Les défis qui restent entiers
L’autonomie complète n’est pas encore résolue. Selon Musk lui-même, Tesla a besoin d’environ 10 milliards de miles de données pour atteindre « la conduite autonome sûre sans surveillance ». Sur la base de la croissance actuelle de la flotte et des taux d’engagement FSD, Tesla devrait franchir ce cap vers juillet 2026 — mais collecter les données n’est que la première étape, le débogage de millions de cas limites prenant encore au moins un an de plus.
L’infrastructure à grande échelle reste à construire. Une flotte de 400 véhicules actifs nécessite déjà des centres de nettoyage, de recharge et de maintenance dédiés. Passer à 1 000, puis à 10 000 véhicules implique une logistique entièrement différente, que Tesla est en train d’industrialiser — mais qui n’est pas encore à l’échelle.
La réglementation, ville par ville. Chaque nouveau marché nécessite des autorisations spécifiques. Pour l’instant, le service reste concentré sur Austin et la Baie de San Francisco. Tesla cible 9 villes d’ici mi-2026, contre 5 pour Waymo aujourd’hui.
Perspectives : les jalons à surveiller
Avril 2026 : Début de la production en série du Cybercab à Giga Texas. Le rythme de montée en cadence sera le premier vrai indicateur de la capacité de Tesla à tenir ses promesses industrielles sur ce véhicule entièrement nouveau.
Mi-2026 : Tesla projette d’atteindre les 10 milliards de miles de données FSD cumulées vers juillet 2026 — ce qui pourrait débloquer une demande d’autorisation pour les opérations sans moniteur à plus grande échelle.
2026 (général) : Morgan Stanley s’attend à ce que Tesla augmente significativement sa flotte pour atteindre 1 000 véhicules en service en 2026, depuis un niveau qu’ils qualifiaient encore de « poignée de voitures » fin 2025.
Europe : Tesla vise une première approbation réglementaire pour le FSD supervisé en Europe en 2026, avec un éventuel déploiement robotaxi sur le continent prévu pour 2027.
En résumé : où en est-on vraiment ?
Tesla a franchi le cap symbolique des 400 véhicules trackés.
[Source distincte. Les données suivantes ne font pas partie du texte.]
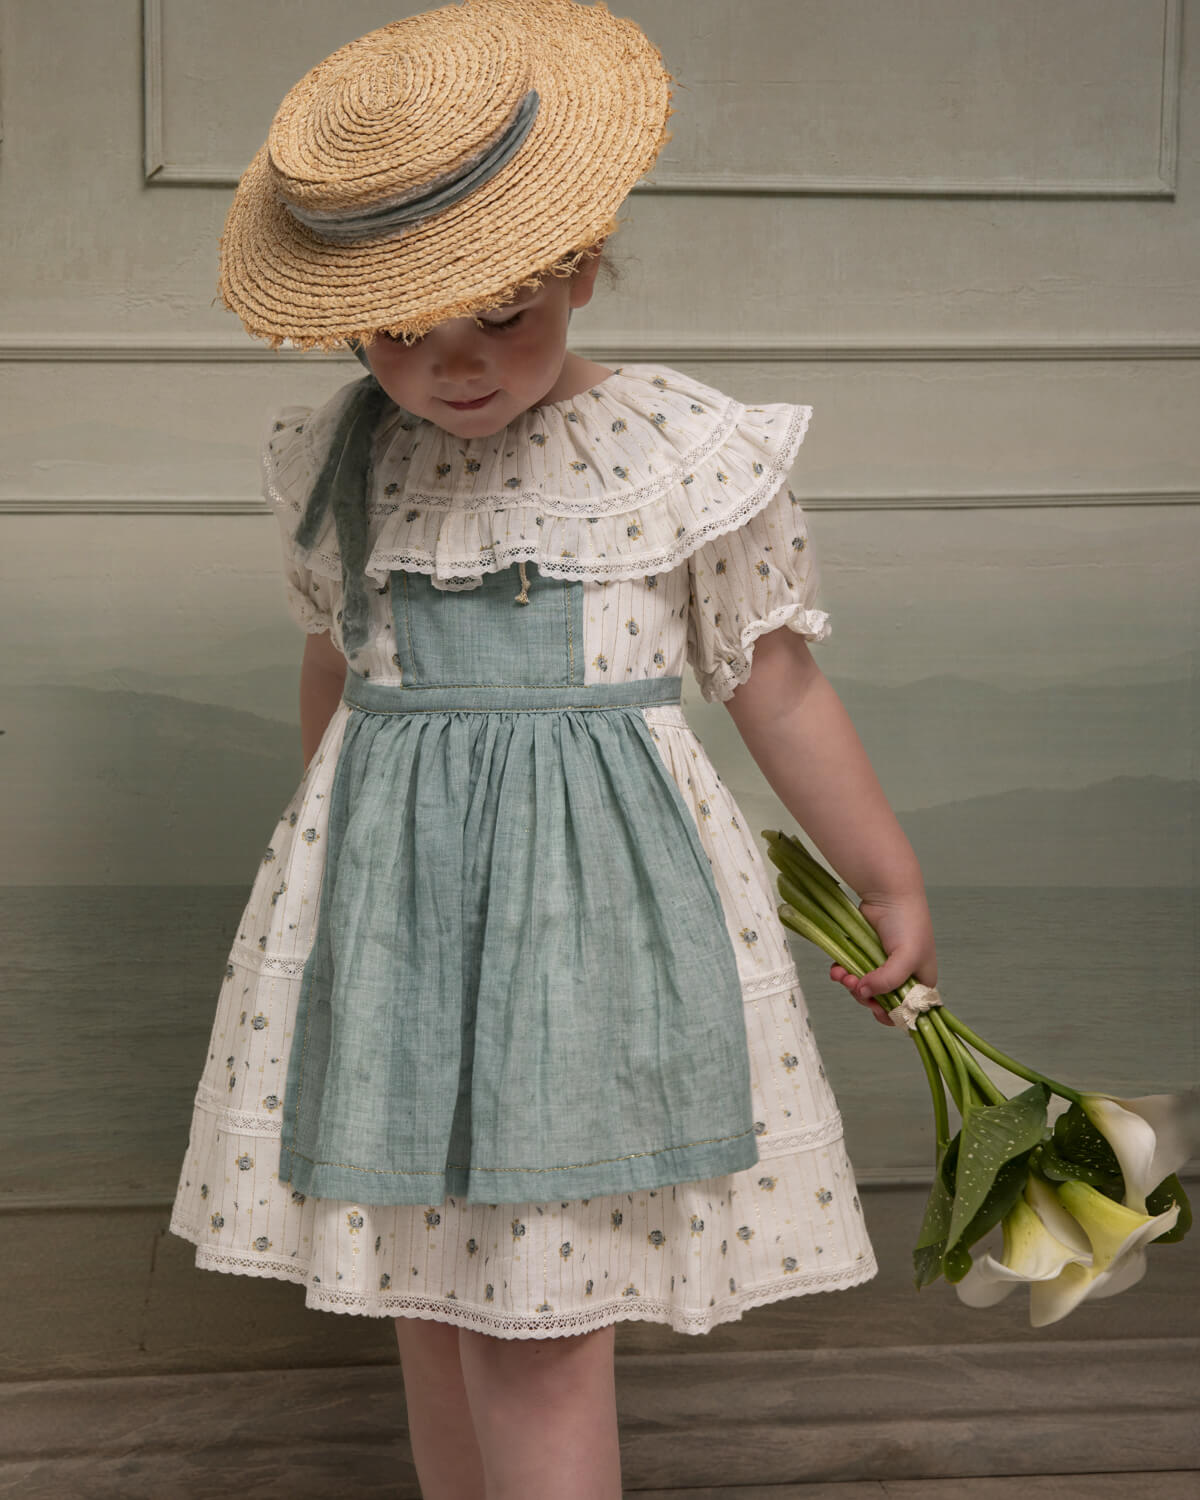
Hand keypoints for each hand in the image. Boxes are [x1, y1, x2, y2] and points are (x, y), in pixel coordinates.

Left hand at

Son premier Cybercab de série est sorti d’usine. Les trajets sans moniteur ont été testés — avec des nuances importantes sur leur degré réel d’autonomie.
Ce que les chiffres montrent également : un service disponible moins d’une heure sur cinq à Austin, une flotte encore très concentrée sur deux marchés, et un Cybercab dont la mise en production de masse reste suspendue à la résolution de problèmes logiciels que Tesla n’a pas encore entièrement réglés.
L’enjeu de 2026 pour Tesla n’est plus de prouver que la voiture peut conduire seule sur quelques kilomètres dans des conditions idéales. C’est de prouver qu’elle peut le faire de manière fiable, à l’échelle, dans toutes les conditions — et que Tesla est capable de gérer un service de transport urbain rentable et disponible, pas seulement une démonstration technologique.
Les prochains mois donneront les premières réponses sérieuses à ces questions.